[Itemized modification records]
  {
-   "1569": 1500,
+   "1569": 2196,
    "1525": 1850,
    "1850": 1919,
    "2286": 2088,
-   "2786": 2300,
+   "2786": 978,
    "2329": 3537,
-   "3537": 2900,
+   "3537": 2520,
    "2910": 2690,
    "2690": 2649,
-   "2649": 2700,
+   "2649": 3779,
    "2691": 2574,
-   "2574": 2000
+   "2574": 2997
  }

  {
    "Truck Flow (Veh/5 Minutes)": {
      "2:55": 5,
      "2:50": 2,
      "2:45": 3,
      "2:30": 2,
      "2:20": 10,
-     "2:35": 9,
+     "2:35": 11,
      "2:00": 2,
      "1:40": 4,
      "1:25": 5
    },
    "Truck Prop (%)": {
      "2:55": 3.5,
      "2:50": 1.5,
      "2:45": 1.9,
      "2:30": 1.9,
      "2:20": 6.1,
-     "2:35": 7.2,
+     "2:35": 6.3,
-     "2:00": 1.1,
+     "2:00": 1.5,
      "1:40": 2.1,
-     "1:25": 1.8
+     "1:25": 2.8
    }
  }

==

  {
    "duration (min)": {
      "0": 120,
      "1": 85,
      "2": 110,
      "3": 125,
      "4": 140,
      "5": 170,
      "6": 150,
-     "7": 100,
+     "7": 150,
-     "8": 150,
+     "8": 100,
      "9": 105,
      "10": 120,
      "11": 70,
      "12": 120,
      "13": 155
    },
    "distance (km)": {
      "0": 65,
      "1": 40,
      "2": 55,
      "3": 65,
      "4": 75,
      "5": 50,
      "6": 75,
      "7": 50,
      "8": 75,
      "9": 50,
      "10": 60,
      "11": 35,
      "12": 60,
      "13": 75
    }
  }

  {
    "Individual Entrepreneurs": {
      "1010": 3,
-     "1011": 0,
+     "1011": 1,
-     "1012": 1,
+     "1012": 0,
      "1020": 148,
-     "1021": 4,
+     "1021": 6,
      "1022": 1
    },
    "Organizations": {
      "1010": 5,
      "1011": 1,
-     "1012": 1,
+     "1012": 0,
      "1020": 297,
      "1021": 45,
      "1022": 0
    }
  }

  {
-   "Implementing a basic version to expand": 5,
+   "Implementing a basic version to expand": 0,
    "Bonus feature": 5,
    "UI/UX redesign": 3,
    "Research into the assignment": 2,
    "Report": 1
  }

*Problem description*:
Retrieve each line from the records above where the word "basic" occurs.

*Final answer*:
-   "Implementing a basic version to expand": 5,
+   "Implementing a basic version to expand": 0,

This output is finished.